- **WHAT NEEDS TO BE DONE**: Reproduce the tail of the data exactly. It starts at the line containing "Identify the document" and runs to the last line.

--- PROVIDED DATA ---

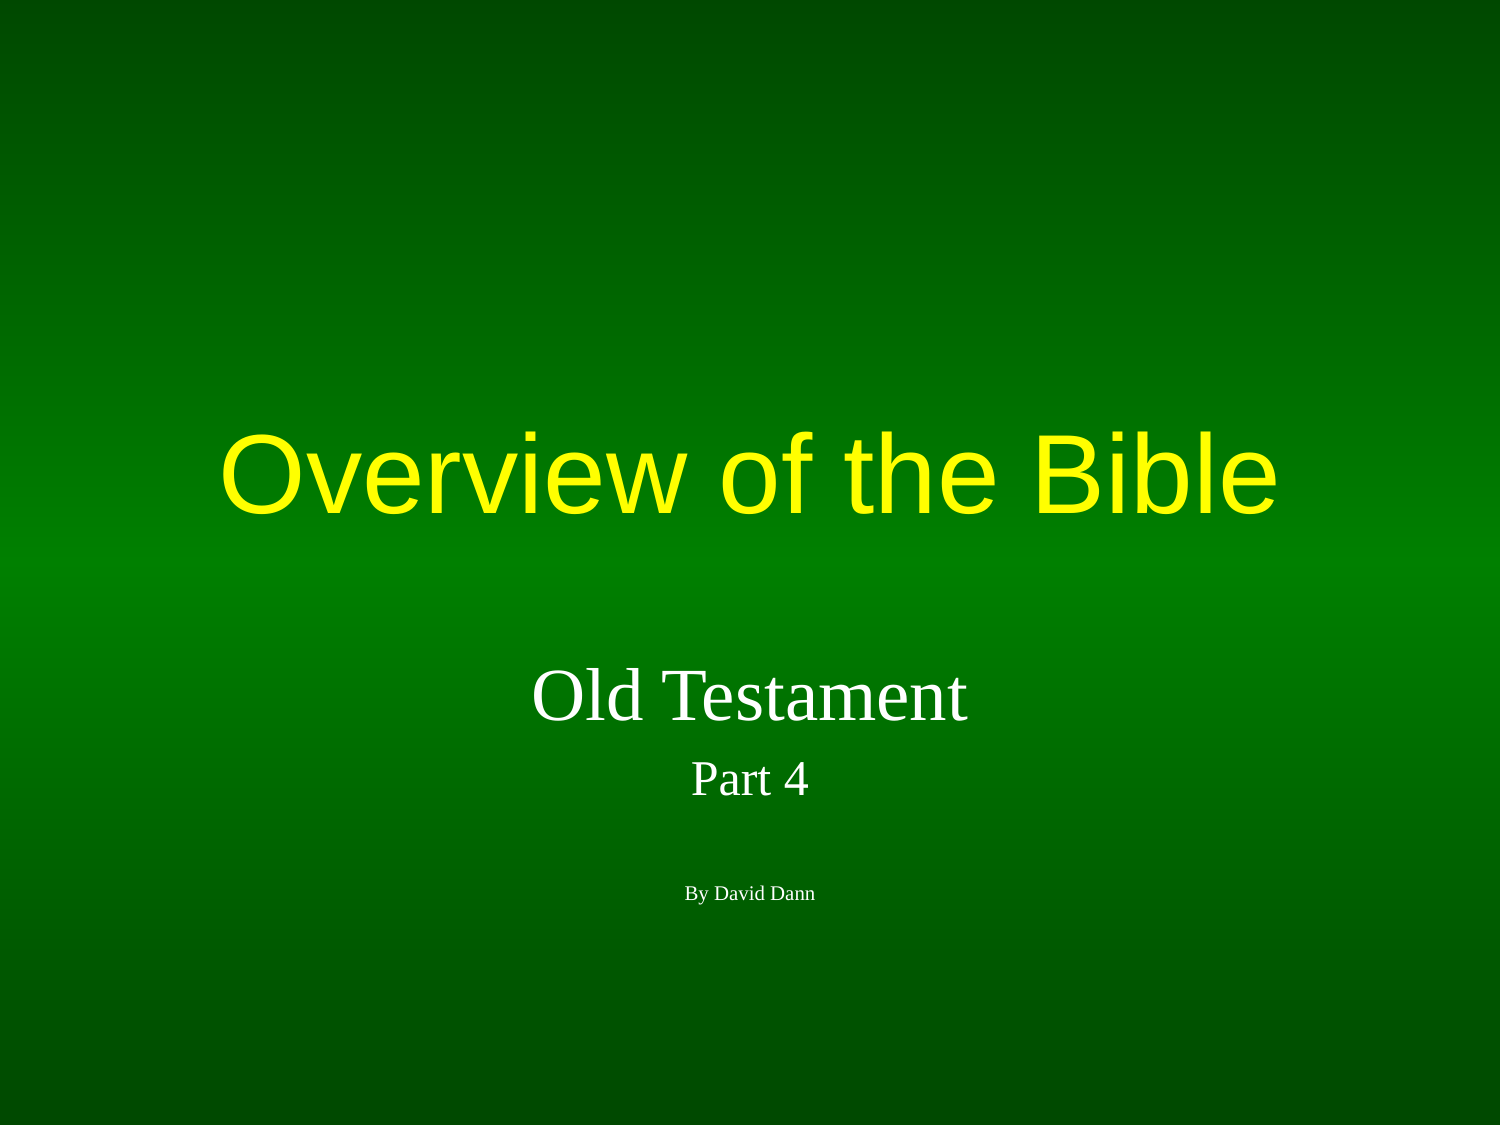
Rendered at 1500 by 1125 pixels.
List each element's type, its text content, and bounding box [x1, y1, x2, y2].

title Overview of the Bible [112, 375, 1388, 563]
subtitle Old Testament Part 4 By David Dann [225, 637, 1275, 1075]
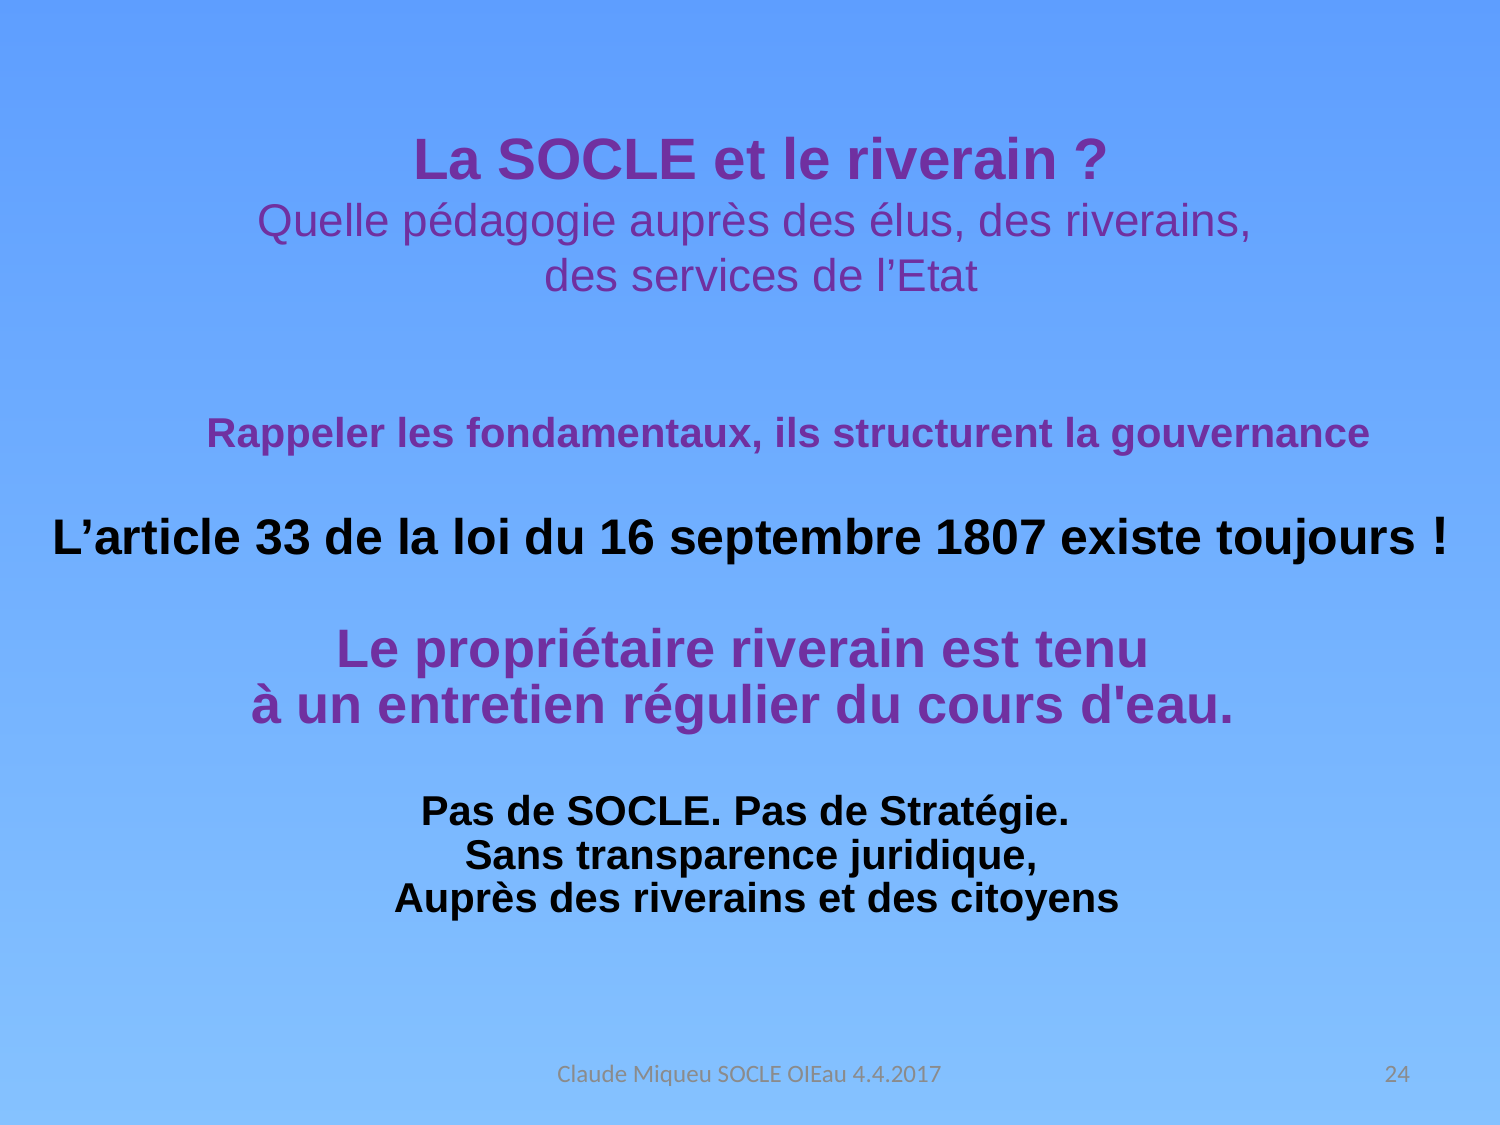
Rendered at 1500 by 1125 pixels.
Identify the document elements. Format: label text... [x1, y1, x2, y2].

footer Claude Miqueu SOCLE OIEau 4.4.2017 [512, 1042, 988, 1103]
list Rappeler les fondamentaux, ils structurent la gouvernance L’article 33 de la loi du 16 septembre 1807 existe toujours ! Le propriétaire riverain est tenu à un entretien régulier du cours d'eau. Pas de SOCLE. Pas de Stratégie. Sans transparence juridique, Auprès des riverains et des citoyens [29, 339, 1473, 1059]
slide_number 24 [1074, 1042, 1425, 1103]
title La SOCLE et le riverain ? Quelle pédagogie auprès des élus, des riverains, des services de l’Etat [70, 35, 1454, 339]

---

- **OUTPUT OF THE TASK**:
Identify the document elements. Format: label text... [x1, y1, x2, y2].

footer Claude Miqueu SOCLE OIEau 4.4.2017 [512, 1042, 988, 1103]
list Rappeler les fondamentaux, ils structurent la gouvernance L’article 33 de la loi du 16 septembre 1807 existe toujours ! Le propriétaire riverain est tenu à un entretien régulier du cours d'eau. Pas de SOCLE. Pas de Stratégie. Sans transparence juridique, Auprès des riverains et des citoyens [29, 339, 1473, 1059]
slide_number 24 [1074, 1042, 1425, 1103]
title La SOCLE et le riverain ? Quelle pédagogie auprès des élus, des riverains, des services de l’Etat [70, 35, 1454, 339]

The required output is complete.